The SBC GMAT Files

Quant: Divide And Conquer Part 2: A Bottom Up Approach

In the previous article, Master GMAT instructor Roy detailed what I call the “top-down” approach to problem solving – find out what the question is asking, then break that target down to a series of steps, each of which is perfectly manageable on its own.

Today, I’d like to discuss the opposite approach to quantitative problem solving questions: the “bottom – up” approach. This approach is your fallback position when the top-down way is a dead-end, which happens when the end target proves difficult to quantify and break down.
A GMATPREP example:

If M=√4 + ∛4 + ∜4, then the value of M is
A) Less than 3
B) equal to 3
C) Between 3 and 4
D) equal to 4
E) Greater than 4

The top-down approach would begin with breaking the problem down to a series of mini questions: what is the value of √4? of ∛4? of ∜4? And that’s pretty much where this approach ends – I don’t know the value of ∛4 and ∜4! The typical reaction is to focus solely on the obvious difficulty elements of the problem, but no matter how much you wrinkle your head, the correct value of these advanced roots of 4 will not “magically” appear to you in a vision.

At this point, the average test-taker is no longer really trying to solve the question – his mind is too occupied by twin mental processes: lamenting the cruelty of a test that requires him to remember these roots by heart, and the railing against the unjust cosmos which had somehow revealed the need to memorize these to everyone else but him.

Instead of going down that unproductive path to a blind guess, remember this: focusing on the hard part first seldom helps in the GMAT. When the bottom-down approach fails because it includes a step or two that are really insurmountable on their own, bypass the problem – start with the easy part. In other words – forget about what you don’t know, and start with what you KNOW.

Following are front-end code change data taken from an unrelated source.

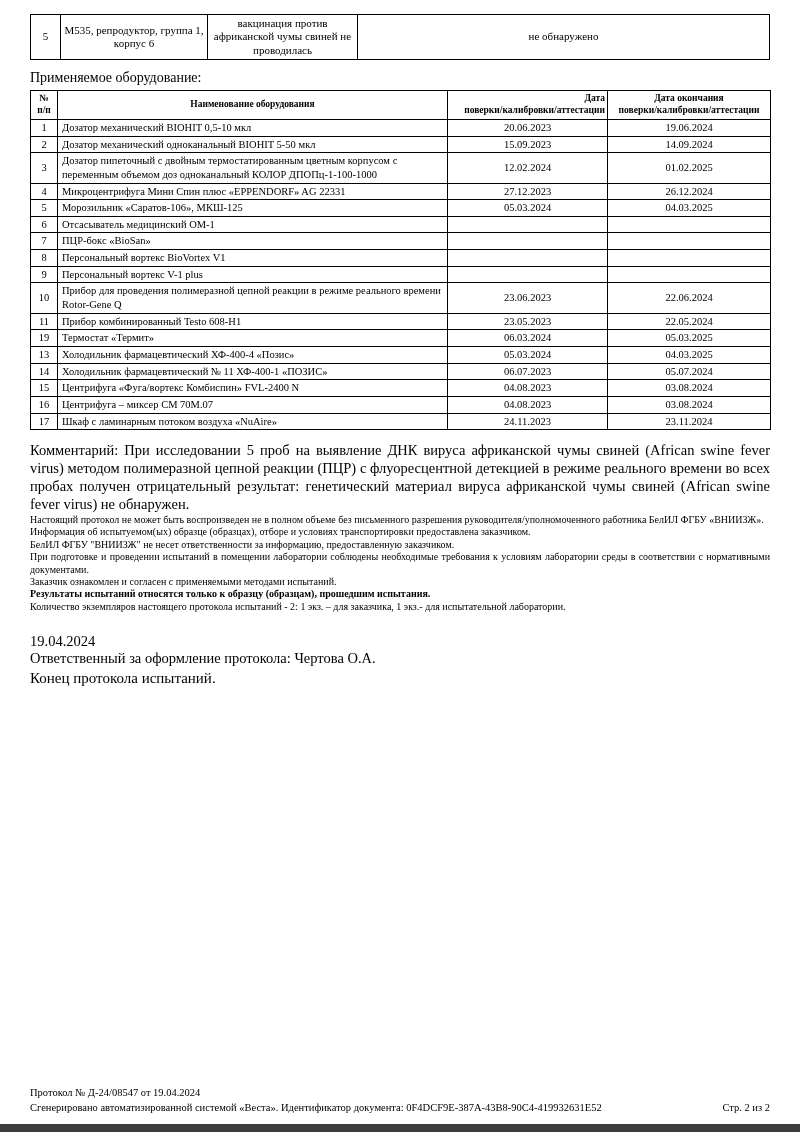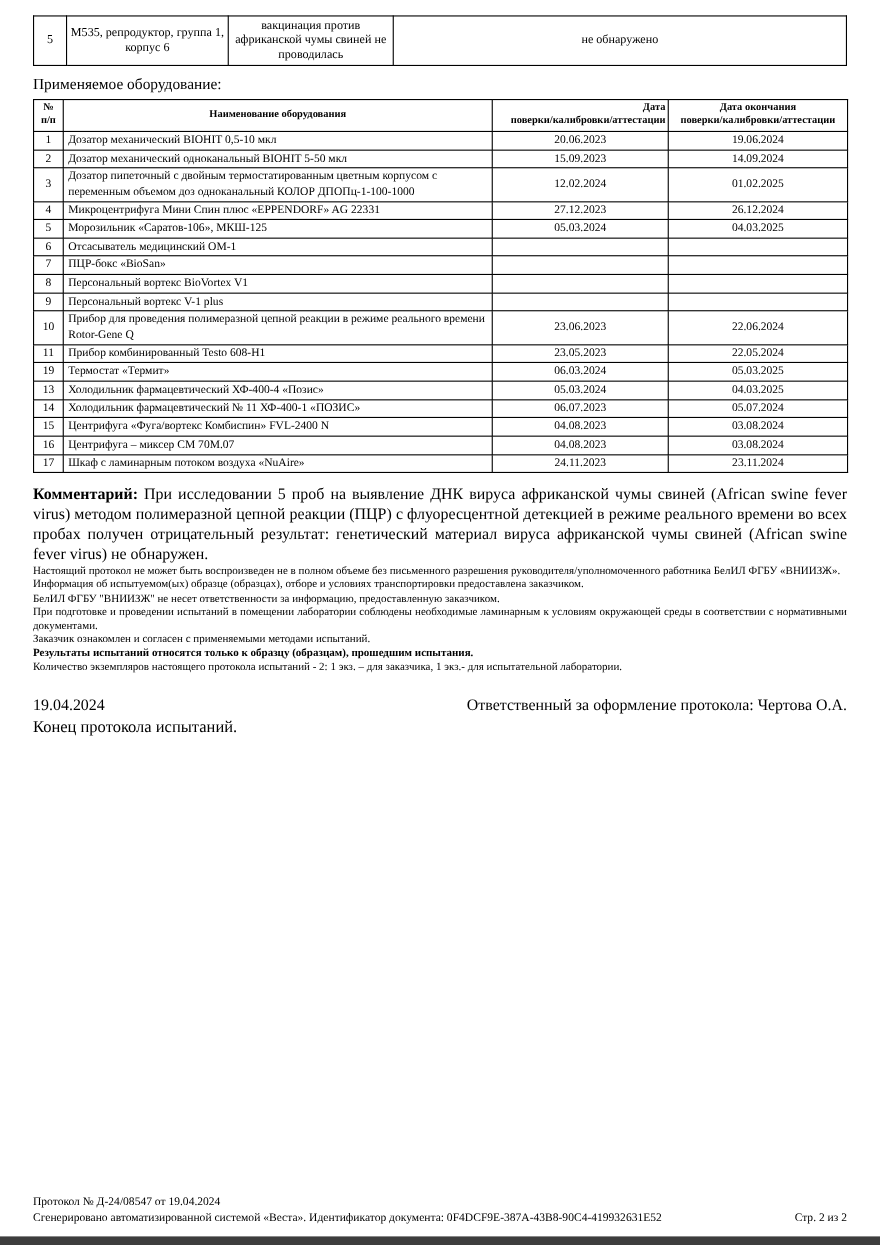--- a/index.html
+++ b/index.html
@@ -48,7 +48,7 @@
   .equip-table .col-d2 { width:163px; }
 
   .comment { font-size:14.5px; line-height:1.24; text-align:justify; margin-top:12px; }
-  .comment b { font-weight:bold; }
+  .comment b { font-weight:normal; }
 
   .notes-heading { font-size:14.5px; margin-top:11px; }
   .note { font-size:10px; line-height:1.24; }

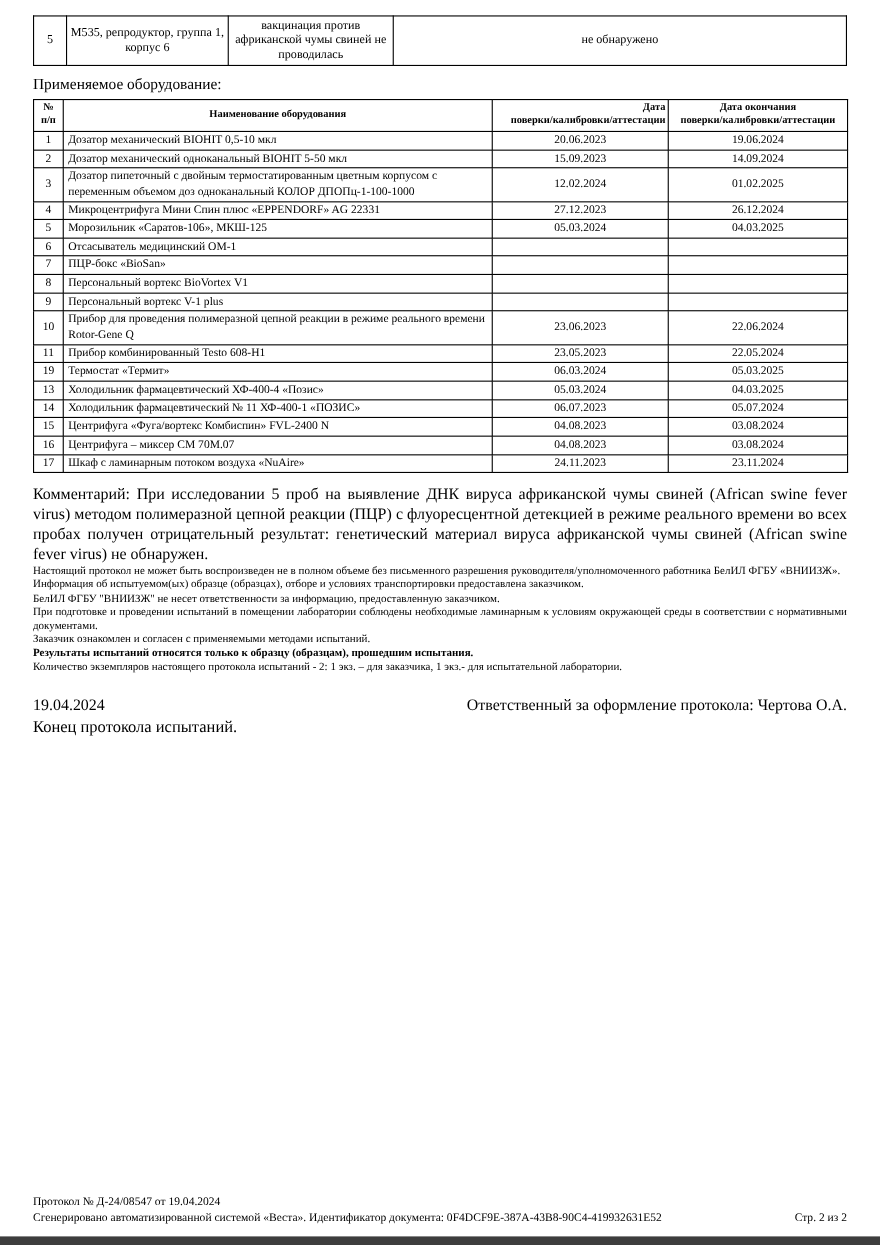--- a/index.html
+++ b/index.html
@@ -226,7 +226,7 @@
 
   <p class="note">БелИЛ ФГБУ "ВНИИЗЖ" не несет ответственности за информацию, предоставленную заказчиком.</p>
 
-  <p class="note justify">При подготовке и проведении испытаний в помещении лаборатории соблюдены необходимые ламинарным к условиям окружающей среды в соответствии с нормативными документами.</p>
+  <p class="note justify">При подготовке и проведении испытаний в помещении лаборатории соблюдены необходимые требования к условиям лаборатории среды в соответствии с нормативными документами.</p>
 
   <p class="note">Заказчик ознакомлен и согласен с применяемыми методами испытаний.</p>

What you do know is that √4=2. Replace √4 with 2, and the question now asks whether the value of 2 + ∛4 + ∜4 is within the ranges provided in the answer choices: from “less than 3”, all the way to “greater than 4”. ok, that’s easier to take apart:

If the sum of 2 + ∛4 + ∜4 is “less than 3” or “equal to 3”, then the two advanced roots should equal less than 1 (or equal to 1), and they should both be fractions.
If the sum is between 3 and 4, then the two advanced roots together should equal between 1 and 2 – both are bigger fractions, or one number greater than 1, one small fraction.
On the other extreme, If the sum of 2 + ∛4 + ∜4 is “greater than 4”, then the two advanced roots together should equal more than 2. Again, at least one of them will need to be greater than 1, probably both.

So the real issue of the question is “are ∛4 and ∜4 fractions, or greater than 1?”

This is a much easier question than the intimidating question we originally faced. Since the base is greater than 1, ∛4 and ∜4 cannot be fractions smaller than 1 [ ∛4 raised to the 3rd power should equal 4, but raising a fraction to the 3rd or 4th power will result with an even smaller fraction – not with the base of 4]. So the sum of the three roots, while impossible to calculate precisely without a pocket calculator, must be greater than 4: √4 + ∛4 + ∜4 is greater than 2+1+1=4.

The answer is E.

Notice how the simple action of replacing √4 with 2 can put a difficult question in a much easier context: not “what is the value of ∛4 and ∜4 (impossible to calculate), but “are ∛4 and ∜4 fractions or greater than 1?” (doable).

Main takeaways:
1) Math skills: higher order roots are scary looking, but at the end of the day, a root is just a number. Specifically, a number that, when raised to the exponent, will yield the base of the root.”¨2) Don’t be intimidated by a seemingly unsolvable portion of the problem. Start where it’s easy – start with what you know.